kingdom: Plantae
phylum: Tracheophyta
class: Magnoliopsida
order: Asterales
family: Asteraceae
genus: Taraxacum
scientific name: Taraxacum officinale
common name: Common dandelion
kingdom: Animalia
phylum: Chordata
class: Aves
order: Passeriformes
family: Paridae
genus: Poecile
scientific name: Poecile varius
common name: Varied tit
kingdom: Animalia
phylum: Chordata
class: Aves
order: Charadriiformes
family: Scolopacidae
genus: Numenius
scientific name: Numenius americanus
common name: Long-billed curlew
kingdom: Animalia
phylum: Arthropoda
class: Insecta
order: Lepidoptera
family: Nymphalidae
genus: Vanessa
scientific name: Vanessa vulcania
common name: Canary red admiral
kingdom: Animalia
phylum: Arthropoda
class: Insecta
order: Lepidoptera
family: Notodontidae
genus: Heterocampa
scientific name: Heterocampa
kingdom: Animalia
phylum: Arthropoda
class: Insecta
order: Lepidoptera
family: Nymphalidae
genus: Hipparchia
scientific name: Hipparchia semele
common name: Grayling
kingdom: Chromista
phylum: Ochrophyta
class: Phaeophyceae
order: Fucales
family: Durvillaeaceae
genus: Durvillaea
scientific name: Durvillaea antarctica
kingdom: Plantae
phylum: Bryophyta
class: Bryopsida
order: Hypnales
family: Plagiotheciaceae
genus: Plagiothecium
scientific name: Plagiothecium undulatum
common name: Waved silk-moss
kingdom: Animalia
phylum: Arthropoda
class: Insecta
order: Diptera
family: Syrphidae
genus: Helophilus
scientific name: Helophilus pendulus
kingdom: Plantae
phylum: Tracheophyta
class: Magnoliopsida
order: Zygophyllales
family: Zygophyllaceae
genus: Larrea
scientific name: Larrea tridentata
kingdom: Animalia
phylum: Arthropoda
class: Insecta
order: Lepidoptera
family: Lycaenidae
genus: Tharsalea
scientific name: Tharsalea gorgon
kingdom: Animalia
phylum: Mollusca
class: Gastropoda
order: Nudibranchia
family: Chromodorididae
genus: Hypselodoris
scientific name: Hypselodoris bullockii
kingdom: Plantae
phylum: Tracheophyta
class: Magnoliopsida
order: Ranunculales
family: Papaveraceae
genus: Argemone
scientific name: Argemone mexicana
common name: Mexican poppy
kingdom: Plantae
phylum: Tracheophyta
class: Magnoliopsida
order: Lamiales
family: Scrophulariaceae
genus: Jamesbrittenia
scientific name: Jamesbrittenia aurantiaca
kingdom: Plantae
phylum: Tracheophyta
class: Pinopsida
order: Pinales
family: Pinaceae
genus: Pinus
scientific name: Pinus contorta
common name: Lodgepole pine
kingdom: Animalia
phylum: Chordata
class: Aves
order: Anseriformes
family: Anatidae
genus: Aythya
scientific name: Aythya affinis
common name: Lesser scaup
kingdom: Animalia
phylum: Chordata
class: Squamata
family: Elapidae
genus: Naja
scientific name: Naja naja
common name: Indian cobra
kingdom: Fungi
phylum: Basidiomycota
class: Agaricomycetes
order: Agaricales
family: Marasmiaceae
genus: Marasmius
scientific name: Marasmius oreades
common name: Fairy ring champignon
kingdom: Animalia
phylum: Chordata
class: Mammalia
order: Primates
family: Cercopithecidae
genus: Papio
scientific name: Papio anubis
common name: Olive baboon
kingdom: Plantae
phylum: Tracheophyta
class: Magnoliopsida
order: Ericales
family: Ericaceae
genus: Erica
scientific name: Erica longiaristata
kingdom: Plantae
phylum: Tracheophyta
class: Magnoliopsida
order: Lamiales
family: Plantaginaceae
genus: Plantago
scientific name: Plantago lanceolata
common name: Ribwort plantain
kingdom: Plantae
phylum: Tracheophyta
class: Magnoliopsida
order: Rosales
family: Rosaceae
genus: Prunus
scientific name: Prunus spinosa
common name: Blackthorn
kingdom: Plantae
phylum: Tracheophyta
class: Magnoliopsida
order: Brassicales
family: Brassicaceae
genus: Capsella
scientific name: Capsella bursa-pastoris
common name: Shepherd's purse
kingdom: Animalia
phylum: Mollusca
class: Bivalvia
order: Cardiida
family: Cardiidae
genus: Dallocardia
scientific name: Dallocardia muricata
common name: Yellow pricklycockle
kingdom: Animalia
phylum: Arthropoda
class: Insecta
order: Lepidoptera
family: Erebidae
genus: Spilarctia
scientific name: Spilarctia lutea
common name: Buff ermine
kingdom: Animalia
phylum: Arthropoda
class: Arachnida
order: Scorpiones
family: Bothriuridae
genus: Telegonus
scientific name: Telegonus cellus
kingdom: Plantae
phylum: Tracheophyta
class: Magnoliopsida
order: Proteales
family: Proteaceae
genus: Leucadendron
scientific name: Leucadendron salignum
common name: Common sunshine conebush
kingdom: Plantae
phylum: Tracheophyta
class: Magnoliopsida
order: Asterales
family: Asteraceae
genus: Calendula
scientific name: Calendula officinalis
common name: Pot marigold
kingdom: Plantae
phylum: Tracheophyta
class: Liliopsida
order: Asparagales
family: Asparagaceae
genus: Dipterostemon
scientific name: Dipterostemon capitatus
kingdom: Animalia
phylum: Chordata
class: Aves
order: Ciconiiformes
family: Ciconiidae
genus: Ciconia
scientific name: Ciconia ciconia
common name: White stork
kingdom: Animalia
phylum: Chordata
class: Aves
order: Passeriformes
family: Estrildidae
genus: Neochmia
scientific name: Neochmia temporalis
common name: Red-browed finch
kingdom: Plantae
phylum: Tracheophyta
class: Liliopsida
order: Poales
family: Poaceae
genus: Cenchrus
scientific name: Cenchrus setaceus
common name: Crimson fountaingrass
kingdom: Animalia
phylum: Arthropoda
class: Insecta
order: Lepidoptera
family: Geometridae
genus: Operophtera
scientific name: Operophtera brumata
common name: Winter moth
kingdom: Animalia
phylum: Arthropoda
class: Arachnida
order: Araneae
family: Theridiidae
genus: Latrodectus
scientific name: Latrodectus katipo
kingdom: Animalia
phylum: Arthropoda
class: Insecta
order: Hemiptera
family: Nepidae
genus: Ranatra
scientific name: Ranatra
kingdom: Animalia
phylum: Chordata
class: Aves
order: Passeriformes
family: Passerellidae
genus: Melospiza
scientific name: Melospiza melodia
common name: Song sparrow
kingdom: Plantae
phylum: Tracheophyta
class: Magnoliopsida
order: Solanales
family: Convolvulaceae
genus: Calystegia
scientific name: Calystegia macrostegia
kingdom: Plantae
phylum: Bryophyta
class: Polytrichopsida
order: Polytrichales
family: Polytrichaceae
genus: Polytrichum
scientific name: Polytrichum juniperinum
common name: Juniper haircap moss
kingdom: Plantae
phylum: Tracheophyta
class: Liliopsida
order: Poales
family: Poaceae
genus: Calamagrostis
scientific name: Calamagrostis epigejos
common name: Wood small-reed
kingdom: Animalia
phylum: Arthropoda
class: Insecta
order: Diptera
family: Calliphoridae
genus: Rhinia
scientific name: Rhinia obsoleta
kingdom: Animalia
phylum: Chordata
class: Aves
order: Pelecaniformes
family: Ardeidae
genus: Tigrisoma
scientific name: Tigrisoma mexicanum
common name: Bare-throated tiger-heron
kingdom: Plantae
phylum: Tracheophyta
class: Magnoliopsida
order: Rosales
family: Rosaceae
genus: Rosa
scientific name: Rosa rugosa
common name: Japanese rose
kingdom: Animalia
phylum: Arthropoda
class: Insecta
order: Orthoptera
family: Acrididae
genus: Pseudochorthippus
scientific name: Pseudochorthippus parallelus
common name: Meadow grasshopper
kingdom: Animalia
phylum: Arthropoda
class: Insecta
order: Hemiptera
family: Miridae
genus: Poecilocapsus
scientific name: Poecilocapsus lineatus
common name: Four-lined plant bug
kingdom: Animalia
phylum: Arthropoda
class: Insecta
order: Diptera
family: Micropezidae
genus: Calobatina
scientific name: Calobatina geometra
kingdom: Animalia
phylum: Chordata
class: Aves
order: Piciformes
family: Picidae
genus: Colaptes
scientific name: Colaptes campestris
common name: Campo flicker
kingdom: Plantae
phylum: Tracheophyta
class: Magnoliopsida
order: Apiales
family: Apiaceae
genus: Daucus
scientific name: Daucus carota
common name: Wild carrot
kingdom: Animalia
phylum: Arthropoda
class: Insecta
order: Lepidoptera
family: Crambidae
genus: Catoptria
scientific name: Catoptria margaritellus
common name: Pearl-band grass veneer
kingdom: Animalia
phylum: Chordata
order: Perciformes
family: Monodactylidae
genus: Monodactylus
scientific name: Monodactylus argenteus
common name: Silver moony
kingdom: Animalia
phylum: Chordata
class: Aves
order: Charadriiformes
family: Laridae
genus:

What is being asked
Reproduce the lines of the items verbatim, starting with the line containing "common name: Long-billed curlew" and ending with the line containing "phylum: Basidiomycota", both included.

Exercise solution
common name: Long-billed curlew
kingdom: Animalia
phylum: Arthropoda
class: Insecta
order: Lepidoptera
family: Nymphalidae
genus: Vanessa
scientific name: Vanessa vulcania
common name: Canary red admiral
kingdom: Animalia
phylum: Arthropoda
class: Insecta
order: Lepidoptera
family: Notodontidae
genus: Heterocampa
scientific name: Heterocampa
kingdom: Animalia
phylum: Arthropoda
class: Insecta
order: Lepidoptera
family: Nymphalidae
genus: Hipparchia
scientific name: Hipparchia semele
common name: Grayling
kingdom: Chromista
phylum: Ochrophyta
class: Phaeophyceae
order: Fucales
family: Durvillaeaceae
genus: Durvillaea
scientific name: Durvillaea antarctica
kingdom: Plantae
phylum: Bryophyta
class: Bryopsida
order: Hypnales
family: Plagiotheciaceae
genus: Plagiothecium
scientific name: Plagiothecium undulatum
common name: Waved silk-moss
kingdom: Animalia
phylum: Arthropoda
class: Insecta
order: Diptera
family: Syrphidae
genus: Helophilus
scientific name: Helophilus pendulus
kingdom: Plantae
phylum: Tracheophyta
class: Magnoliopsida
order: Zygophyllales
family: Zygophyllaceae
genus: Larrea
scientific name: Larrea tridentata
kingdom: Animalia
phylum: Arthropoda
class: Insecta
order: Lepidoptera
family: Lycaenidae
genus: Tharsalea
scientific name: Tharsalea gorgon
kingdom: Animalia
phylum: Mollusca
class: Gastropoda
order: Nudibranchia
family: Chromodorididae
genus: Hypselodoris
scientific name: Hypselodoris bullockii
kingdom: Plantae
phylum: Tracheophyta
class: Magnoliopsida
order: Ranunculales
family: Papaveraceae
genus: Argemone
scientific name: Argemone mexicana
common name: Mexican poppy
kingdom: Plantae
phylum: Tracheophyta
class: Magnoliopsida
order: Lamiales
family: Scrophulariaceae
genus: Jamesbrittenia
scientific name: Jamesbrittenia aurantiaca
kingdom: Plantae
phylum: Tracheophyta
class: Pinopsida
order: Pinales
family: Pinaceae
genus: Pinus
scientific name: Pinus contorta
common name: Lodgepole pine
kingdom: Animalia
phylum: Chordata
class: Aves
order: Anseriformes
family: Anatidae
genus: Aythya
scientific name: Aythya affinis
common name: Lesser scaup
kingdom: Animalia
phylum: Chordata
class: Squamata
family: Elapidae
genus: Naja
scientific name: Naja naja
common name: Indian cobra
kingdom: Fungi
phylum: Basidiomycota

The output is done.